Quand je demande l'addition, la brune qui s'est occupée de ma table me demande sans complexe :

— Besoin d'un peu de compagnie ?

Honnêtement, j'hésite. Si l'alcool me fait toujours du bien en cette période, les femmes aussi, mais j'ai du travail. Je lui souris.

— Navré, ma belle, pas ce soir.

Elle hausse une épaule, déçue mais pas vexée. A défaut de passer un moment avec elle, je lui laisse un bon pourboire et file à ma chambre. Mobilier de base, propre, parfaite donc. Je ferme le verrou et tire les rideaux, me retirant du monde un peu plus encore. Enfin, je consens à me détendre un minimum et à prendre une bonne douche.

Quand j'en sors, mon téléphone est en train de sonner. Je me précipite dessus, lâchant la serviette qui cachait ma virilité. Thompson. Je décroche à la dernière sonnerie, de justesse.

Trois fois que je t'appelle.

J'étais sous la douche.

T'aurais pu m'appeler avant...

Je rêve ou tu me fais une crise mon chou ?

Hilarant ! Bon, alors ? T'as avancé avec le légiste ?

— Vaguement. Disons que lorsque j'aurais fait le point sur ce qu'il m'a appris, je cernerais mieux notre gars.
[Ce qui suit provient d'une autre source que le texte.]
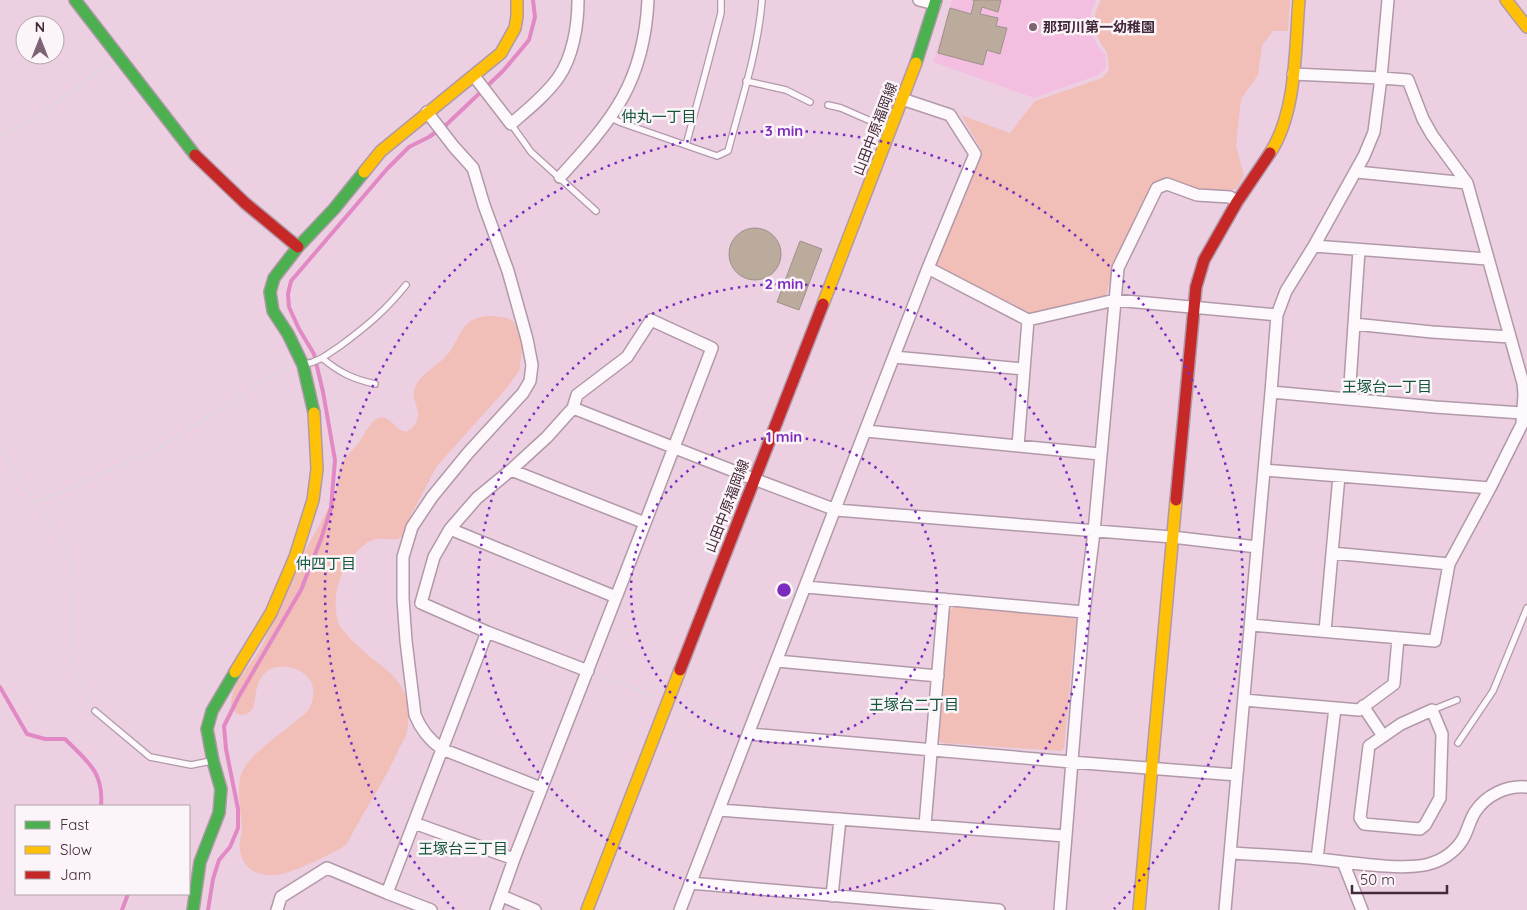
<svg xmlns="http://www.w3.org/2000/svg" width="1527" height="910" viewBox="0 0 1527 910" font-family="Quicksand,'Noto Sans JP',sans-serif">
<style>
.built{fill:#f3bee0}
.green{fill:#f1beb8}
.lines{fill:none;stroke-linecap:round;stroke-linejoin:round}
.stream{stroke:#e289c5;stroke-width:4}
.building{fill:#baab9c;stroke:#9f908a}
.lane-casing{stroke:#b199a9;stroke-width:8}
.street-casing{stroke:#b199a9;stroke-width:14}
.fast-casing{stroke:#b199a9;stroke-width:14}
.slow-casing{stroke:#b199a9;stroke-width:14}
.jam-casing{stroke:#b199a9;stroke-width:14}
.path{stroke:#e1d8de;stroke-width:2.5;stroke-dasharray:4 2.5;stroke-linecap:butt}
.lane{stroke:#fcf8fb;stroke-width:5.5}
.street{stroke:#fcf8fb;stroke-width:11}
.fast{stroke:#4caf50;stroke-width:11}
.slow{stroke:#ffc107;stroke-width:11}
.jam{stroke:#c62828;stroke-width:11}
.ring{fill:none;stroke:#7b2cbf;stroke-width:2.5;stroke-dasharray:2.5 5}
.poi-dot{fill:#7e6374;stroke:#fbf4f8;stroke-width:2}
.labels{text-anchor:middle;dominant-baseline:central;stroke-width:5;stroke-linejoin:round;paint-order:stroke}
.poi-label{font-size:14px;font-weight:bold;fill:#432939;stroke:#fbf4f8;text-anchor:start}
.street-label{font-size:14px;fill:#432939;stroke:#fbf4f8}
.neighbourhood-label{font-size:15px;fill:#115439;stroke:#fbf4f8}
.centre{fill:#7b2cbf;stroke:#fbf4f8;stroke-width:2.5}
.ring-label{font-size:15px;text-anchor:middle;font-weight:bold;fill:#7b2cbf;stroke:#fbf4f8;stroke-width:5;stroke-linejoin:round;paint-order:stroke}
</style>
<rect width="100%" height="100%" fill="#ecd0e2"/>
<path class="built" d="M 952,0 L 1096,0 L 1091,12 L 1091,30 L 1098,47 L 1105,54 L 1106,68 L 1098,75 L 1034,98 L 933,62 Z"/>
<path class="green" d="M 1101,0 L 1290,0 L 1288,31 L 1273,31 L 1262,46 L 1258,75 L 1241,99 L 1236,146 L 1244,176 L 1237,188 L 1233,190 L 1203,192 L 1165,180 L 1152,185 L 1115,260 L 1106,296 L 1033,315 L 935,267 L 981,149 L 961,115 L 1010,133 L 1035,101 L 1102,78 L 1109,70 L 1107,52 L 1101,44 L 1095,31 L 1095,13 Z
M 492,316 L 507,318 L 513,321 L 517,328 L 523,345 L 519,371 L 505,390 L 437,466 L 412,513 L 403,536 C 390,545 380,532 364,545 C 352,555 340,573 337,589 C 335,600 335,617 340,626 C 347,637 371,658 382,666 C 394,676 404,685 407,702 C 408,710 409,724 407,732 C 405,739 400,746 397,753 C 383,784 363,812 348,842 L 343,847 C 329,855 289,875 274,875 C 247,877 234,856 242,832 C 242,815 236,790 241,775 C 245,758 281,733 295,722 C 299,718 306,714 309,709 C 314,700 315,688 310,680 C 299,664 271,661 261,678 C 255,687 256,698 253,708 C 250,714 244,716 237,714 L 231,707 C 230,682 253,665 263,644 C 277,616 288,586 301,558 C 309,542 319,527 327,511 C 331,504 335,495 337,487 C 338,480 338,472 341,465 C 345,457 352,451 358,444 C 364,436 369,422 378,418 C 393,412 401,446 415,424 C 423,412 412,402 414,391 C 418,374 437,367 447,355 C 455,347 459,331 467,324 C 474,317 483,316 492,316 Z
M 956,606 L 1072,617 L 1076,620 L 1064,748 L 1061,751 L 942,743 L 937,739 L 949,611 Z"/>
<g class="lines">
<path class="stream" d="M 0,687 L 27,734 L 45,739 L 65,739 C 87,761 104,772 101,806
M 122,910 L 128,894
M 208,910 L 213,879 L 219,860 L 230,847 L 238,828 L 238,809 L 226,749 L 224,726 L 239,696 L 301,590 L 321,539 L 331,508 L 335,460 L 323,392 L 314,354 L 299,329 L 289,307 L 288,294 L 291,281 L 387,169 L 409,147 L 429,137 L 446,125 L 503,71 L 529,40 L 535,17 L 533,0"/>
</g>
<path class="building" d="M 973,0 L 1001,0 L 998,12 L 982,7 L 980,14 L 998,18 L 996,26 L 1007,28 L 1000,54 L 987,50 L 983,65 L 938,53 L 950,8 L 971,14 L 974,2 Z
M729 254a26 26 0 1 1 52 0a26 26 0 1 1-52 0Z
M 800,241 L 822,249 L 799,310 L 777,302 Z"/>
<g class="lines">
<g class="lane-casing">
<path id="lane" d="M 746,81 L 786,90 L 810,102
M 828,105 L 841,108 L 889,129
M 611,118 L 622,123 L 717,156 L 728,151 C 741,102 758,51 762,0
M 511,124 L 531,152 L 596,211
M 686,145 L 708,63 L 721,13 L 721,0
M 322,358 C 340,373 353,379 375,384
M 305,364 C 319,362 329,353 340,346 C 367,326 385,311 406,285
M 1432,710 L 1457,700
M 95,711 L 150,757 L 191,765 L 211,761
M 1458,743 L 1493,691 L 1527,608"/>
</g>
<g class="street-casing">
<path id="street" d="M 919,0 L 935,4
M 1293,74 L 1381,78 L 1388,0
M 474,76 L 511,124 C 527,110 545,96 558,78 C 573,57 578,25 578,0
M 427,112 L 454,147 L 473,168 L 484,205 L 508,271 L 527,339 L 532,365 L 530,381 L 523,393 L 468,453 L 432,497 L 412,527 L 403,557 L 403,599 L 406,641 L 415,715 C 421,730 429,740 442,749 L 541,788
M 1357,172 L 1467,183 L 1432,135 L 1423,119 L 1408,80 L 1381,78 L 1374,132 L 1364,156 L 1314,246 L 1286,291 L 1277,315 L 1271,392 L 1435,407 L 1522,413
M 560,177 C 613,119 644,83 648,0
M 1314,246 L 1487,259
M 928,268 L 1028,320 L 1018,446
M 1028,320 L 1115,300 L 1277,315
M 1354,324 L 1432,332 L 1510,337
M 894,357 L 1024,369
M 1349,399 L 1359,250
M 573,408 L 754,479 L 836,510 L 1172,537 L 1257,547
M 866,431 L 1100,454
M 511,470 L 645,523
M 1265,470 L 1490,488 L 1522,424 L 1524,394 L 1523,383 L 1467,183
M 450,529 L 616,597
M 1332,553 L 1449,564
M 806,587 L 1084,612
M 1251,625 L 1435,641 L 1449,564 L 1490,488
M 1325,631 L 1339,476
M 487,632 L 421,603 L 434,557 L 450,529 L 477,498 L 511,470 L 547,437 L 573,408 L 577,395 L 627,357 L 651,320 L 712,348 L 645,523 L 514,859 L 496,910
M 777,661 L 938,676
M 1244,700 L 1359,710 L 1394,684 L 1398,638
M 1363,706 L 1383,736
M 1432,710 L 1442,734 L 1440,798 L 1425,825 L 1420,829 L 1364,824 L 1360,818 L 1369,746 L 1401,724 Z
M 749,734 L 1071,762 L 1237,775
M 719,810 L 1065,836
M 414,823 L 514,859
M 925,825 L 944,599
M 1231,853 C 1260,855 1290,856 1319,859 C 1345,862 1409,872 1432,863 C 1445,859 1458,849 1464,837 C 1468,829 1470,820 1475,812 C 1486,795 1507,785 1527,787
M 1317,859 L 1335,708
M 1343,862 L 1362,910
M 690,883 L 999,910
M 387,893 L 431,910
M 502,896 L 535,910
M 832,896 L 840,819
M 277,910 L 281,897 L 327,868 L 387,893 L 487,632 L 588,671
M 680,910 L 928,268 L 975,154 L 950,115 L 902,99
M 1060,910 L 1084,612 L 1094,532 L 1118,268 L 1157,188 L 1167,184 L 1197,195 L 1230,197 L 1237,202
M 1225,910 L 1271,392"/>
</g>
<g class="fast-casing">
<path id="fast" d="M 75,0 L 195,155
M 916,63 L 936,0
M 314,413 L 303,365 L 288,334 L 273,311 L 270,292 L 274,278 L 298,247 L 334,209 L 364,172
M 193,910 L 200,862 L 219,813 L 221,789 L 213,761 L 207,729 L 212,711 L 235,672"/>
</g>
<g class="slow-casing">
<path id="slow" d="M 1506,0 L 1527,27
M 1270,153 C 1297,112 1295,48 1299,0
M 364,172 L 381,151 L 501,53 L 515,28 L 517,16 L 517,0
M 823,304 L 916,63
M 235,672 L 271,613 L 295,557 L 313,500 L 317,469 L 314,413
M 587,910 L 680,670
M 1139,910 L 1176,500"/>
</g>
<g class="jam-casing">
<path id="jam" d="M 195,155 L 245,203 L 298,247
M 1176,500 L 1196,287 L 1204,260 L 1237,202 L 1270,153
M 680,670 L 823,304"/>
</g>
<path class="path" d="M 0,136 L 36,117 L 107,65
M 0,450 L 65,549 L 75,577 L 70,658 L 91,705
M 36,503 L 157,449 L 284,369 L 290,368
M 599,675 L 656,697
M 680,707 L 738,729"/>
<use href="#lane" class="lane"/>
<use href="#street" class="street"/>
<use href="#fast" class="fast"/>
<use href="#slow" class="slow"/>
<use href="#jam" class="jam"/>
</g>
<g class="ring">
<circle cx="784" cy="590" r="153"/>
<circle cx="784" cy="590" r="306"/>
<path d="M454 909A459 459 0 1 1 1114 909"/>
</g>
<circle class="poi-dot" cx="1033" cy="27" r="5"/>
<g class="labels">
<g class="poi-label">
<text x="1043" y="27">那珂川第一幼稚園</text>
</g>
<g class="street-label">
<text transform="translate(875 129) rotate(-69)">山田中原福岡線</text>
<text transform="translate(727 506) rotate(-69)">山田中原福岡線</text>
</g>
<g class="neighbourhood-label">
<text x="659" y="116">仲丸一丁目</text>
<text x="1387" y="386">王塚台一丁目</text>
<text x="326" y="563">仲四丁目</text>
<text x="914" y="704">王塚台二丁目</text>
<text x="463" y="848">王塚台三丁目</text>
</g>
</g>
<circle cx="784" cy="590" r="8" class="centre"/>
<g class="ring-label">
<text x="784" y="136">3 min</text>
<text x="784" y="289">2 min</text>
<text x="784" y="442">1 min</text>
</g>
<rect x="15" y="805" width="175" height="90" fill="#fbf4f8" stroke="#b1a3ac"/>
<rect x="25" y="821" width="25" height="8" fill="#4caf50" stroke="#b1a3ac"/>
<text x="60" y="830" font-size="15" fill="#432939">Fast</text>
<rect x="25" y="846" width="25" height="8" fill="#ffc107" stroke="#b1a3ac"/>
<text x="60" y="855" font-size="15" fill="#432939">Slow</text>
<rect x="25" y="871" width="25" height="8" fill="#c62828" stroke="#b1a3ac"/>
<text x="60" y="880" font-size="15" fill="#432939">Jam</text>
<g transform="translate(40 40)"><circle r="24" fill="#fbf4f8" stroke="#b1a3ac"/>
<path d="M0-4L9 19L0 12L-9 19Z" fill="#7e6374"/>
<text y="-8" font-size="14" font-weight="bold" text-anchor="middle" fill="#432939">N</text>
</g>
<path d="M1352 885v8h95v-8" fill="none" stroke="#432939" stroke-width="2.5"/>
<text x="1360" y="885" font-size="15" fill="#432939" stroke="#fbf4f8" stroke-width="4" paint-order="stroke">50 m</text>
</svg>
— Ah ouais ? Cool. Parce que les autres ont commencé un profil mais pour l'instant ils ne communiquent pas, ces garces.

Ça t'étonne ?

Non. Demain tu vas toujours voir l'autre ?

Ouais. Je te tiendrais au courant.

T'as intérêt.

Au fait qui a parlé de moi à la sœur de Malika Sedoun ?

Comment ça ?

Elle a téléphoné à mon cabinet aujourd'hui.

— Ah ? Bah écoute, je ne sais pas, je ne l'ai pas rencontrée. Je demanderais à Folk.

Pas de souci.

Je dois te laisser, je suis attendu.

Je souris en comprenant le message.

— Pourquoi tu m'appelles alors ?

—Je m'inquiétais.

— Y'a pas de raison. Bonne soirée, playboy ! Amuse toi pour nous deux !

— J'y compte bien !

Je raccroche et jette le téléphone sur le lit. L'idée de retourner voir la serveuse m'effleure mais je me ravise. J'ai plus important à faire que de tirer mon coup. J'enfile un caleçon et récupère bloc-notes plus stylo avant de m'affaler sur le lit. Je mets un vieil album de Garbage en fond sonore et je relis tout ce que j'ai noté en espérant avoir une révélation, ou une idée faramineuse.

Le sommeil me happe au bout d'une heure à peine.